What you have to do:
The required result is each line of the entries below containing the string "Profile".

————————

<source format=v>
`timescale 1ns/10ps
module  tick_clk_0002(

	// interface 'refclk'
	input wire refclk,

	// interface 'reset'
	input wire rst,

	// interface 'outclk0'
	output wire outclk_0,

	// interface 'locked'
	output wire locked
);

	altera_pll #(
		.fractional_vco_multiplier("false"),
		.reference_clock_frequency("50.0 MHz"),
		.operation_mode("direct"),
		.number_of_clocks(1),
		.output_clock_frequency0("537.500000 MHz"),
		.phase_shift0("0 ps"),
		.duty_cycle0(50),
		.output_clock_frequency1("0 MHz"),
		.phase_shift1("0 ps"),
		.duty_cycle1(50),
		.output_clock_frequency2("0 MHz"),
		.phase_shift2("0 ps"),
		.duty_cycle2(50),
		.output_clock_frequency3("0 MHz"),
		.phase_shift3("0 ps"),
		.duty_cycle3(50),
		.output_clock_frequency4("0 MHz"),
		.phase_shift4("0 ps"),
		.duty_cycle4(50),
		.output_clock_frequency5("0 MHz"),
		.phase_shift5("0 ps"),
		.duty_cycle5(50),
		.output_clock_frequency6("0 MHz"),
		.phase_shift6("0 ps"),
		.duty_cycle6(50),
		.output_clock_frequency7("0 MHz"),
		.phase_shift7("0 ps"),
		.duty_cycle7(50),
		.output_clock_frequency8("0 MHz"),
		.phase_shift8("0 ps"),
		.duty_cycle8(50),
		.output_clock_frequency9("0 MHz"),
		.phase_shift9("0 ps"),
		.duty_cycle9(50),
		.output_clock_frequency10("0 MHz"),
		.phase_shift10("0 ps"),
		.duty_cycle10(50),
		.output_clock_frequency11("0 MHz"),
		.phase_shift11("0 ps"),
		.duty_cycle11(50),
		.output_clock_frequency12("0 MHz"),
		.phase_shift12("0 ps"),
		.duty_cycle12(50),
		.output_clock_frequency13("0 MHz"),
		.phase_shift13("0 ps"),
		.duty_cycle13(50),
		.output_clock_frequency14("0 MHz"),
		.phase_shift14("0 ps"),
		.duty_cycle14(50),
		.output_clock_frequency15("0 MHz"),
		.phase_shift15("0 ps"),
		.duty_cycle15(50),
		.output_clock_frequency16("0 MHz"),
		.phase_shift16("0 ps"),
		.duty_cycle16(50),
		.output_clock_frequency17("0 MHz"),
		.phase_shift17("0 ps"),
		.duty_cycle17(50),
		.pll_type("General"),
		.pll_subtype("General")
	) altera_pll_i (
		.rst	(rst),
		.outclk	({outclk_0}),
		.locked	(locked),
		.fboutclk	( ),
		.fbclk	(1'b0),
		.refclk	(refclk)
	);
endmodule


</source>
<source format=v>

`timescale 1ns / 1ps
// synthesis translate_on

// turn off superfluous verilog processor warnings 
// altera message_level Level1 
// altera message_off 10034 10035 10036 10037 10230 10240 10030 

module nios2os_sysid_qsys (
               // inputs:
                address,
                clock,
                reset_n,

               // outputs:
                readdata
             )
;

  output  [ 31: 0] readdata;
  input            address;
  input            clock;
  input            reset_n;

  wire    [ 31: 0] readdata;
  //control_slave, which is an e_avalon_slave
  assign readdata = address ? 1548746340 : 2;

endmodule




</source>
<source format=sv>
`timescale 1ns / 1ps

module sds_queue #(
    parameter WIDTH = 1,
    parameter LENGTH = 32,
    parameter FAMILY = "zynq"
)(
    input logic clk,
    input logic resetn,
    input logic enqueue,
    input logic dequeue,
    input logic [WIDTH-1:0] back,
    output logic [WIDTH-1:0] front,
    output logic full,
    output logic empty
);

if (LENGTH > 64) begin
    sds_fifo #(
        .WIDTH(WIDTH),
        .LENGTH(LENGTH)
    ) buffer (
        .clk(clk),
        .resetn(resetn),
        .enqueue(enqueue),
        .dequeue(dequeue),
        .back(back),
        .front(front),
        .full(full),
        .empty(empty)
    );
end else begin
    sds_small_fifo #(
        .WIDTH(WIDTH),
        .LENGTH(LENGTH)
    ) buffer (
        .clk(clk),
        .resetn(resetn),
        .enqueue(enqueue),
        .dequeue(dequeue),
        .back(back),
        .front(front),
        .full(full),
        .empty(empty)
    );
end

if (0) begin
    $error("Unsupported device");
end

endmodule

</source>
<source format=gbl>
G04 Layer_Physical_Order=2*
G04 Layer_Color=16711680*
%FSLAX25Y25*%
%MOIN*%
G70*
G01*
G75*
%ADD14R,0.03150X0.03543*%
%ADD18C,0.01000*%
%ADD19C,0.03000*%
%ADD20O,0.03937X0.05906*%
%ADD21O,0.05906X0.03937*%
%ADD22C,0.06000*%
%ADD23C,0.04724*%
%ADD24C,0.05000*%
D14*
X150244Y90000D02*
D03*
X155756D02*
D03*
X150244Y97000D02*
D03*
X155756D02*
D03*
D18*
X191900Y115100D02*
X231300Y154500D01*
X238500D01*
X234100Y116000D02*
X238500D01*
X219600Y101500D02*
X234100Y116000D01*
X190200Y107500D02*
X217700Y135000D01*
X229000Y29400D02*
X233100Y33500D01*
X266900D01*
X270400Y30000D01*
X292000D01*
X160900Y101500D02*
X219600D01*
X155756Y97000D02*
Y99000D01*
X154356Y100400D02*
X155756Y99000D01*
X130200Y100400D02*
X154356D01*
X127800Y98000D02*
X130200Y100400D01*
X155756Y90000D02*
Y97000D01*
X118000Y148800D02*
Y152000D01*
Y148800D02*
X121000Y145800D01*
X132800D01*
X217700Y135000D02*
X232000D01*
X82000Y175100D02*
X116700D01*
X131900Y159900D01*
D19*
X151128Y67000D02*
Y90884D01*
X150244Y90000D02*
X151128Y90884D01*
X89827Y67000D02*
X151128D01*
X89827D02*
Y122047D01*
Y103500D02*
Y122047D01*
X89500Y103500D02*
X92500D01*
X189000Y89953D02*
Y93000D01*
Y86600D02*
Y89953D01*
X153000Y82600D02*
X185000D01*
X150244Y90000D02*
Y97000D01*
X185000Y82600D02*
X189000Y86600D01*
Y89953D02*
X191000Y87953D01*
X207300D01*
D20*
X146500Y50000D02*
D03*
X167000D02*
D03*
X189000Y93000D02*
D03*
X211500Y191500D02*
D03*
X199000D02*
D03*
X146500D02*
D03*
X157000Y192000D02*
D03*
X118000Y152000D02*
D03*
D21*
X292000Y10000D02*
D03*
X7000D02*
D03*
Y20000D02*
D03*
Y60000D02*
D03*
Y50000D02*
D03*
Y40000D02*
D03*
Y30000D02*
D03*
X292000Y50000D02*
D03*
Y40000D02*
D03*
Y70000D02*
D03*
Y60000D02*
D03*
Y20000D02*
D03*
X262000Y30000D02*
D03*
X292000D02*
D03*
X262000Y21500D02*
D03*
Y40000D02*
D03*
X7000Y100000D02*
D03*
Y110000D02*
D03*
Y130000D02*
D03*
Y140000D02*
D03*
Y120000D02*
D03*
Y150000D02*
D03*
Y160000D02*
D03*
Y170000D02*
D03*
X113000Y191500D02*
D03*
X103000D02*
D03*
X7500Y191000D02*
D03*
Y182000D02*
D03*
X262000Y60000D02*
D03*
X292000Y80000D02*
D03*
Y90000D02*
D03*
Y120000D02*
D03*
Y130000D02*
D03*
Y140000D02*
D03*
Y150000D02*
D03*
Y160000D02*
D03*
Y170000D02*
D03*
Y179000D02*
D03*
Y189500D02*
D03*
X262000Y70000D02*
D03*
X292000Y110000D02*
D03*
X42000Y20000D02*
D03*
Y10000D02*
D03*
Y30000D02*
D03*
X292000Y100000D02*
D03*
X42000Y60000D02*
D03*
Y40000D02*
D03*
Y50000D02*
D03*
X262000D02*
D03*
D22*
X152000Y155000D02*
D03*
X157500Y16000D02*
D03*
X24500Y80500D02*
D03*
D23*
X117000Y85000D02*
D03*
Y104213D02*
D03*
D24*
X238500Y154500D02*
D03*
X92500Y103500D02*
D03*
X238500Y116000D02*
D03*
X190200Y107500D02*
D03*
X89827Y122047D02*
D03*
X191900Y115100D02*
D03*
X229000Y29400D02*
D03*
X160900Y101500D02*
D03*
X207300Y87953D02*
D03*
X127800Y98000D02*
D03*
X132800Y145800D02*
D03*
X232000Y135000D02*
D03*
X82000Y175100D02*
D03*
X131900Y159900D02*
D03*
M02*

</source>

————————

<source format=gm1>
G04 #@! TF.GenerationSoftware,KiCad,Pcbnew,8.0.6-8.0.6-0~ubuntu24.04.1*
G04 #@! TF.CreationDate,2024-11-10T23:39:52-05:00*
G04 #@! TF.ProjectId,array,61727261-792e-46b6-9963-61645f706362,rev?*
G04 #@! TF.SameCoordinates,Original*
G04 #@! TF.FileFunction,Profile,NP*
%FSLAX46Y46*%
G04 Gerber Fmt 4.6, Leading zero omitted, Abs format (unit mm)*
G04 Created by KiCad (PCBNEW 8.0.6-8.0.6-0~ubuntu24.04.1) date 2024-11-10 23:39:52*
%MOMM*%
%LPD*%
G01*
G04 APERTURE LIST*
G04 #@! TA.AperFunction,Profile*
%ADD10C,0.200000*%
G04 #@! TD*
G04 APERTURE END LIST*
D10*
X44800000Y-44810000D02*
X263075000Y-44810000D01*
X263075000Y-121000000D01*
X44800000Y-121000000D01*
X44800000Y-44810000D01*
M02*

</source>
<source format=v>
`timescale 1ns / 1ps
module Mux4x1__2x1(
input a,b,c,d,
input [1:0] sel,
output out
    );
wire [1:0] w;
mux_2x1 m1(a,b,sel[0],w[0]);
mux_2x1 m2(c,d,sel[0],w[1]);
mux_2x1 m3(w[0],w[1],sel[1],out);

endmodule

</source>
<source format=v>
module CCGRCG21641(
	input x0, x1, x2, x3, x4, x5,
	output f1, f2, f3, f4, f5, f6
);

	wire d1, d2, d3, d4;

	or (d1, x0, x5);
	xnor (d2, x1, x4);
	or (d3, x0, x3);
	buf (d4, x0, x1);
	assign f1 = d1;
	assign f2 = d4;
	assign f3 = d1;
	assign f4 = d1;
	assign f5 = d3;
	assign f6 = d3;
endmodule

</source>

————————

Solved exercise:
G04 #@! TF.FileFunction,Profile,NP*
G04 #@! TA.AperFunction,Profile*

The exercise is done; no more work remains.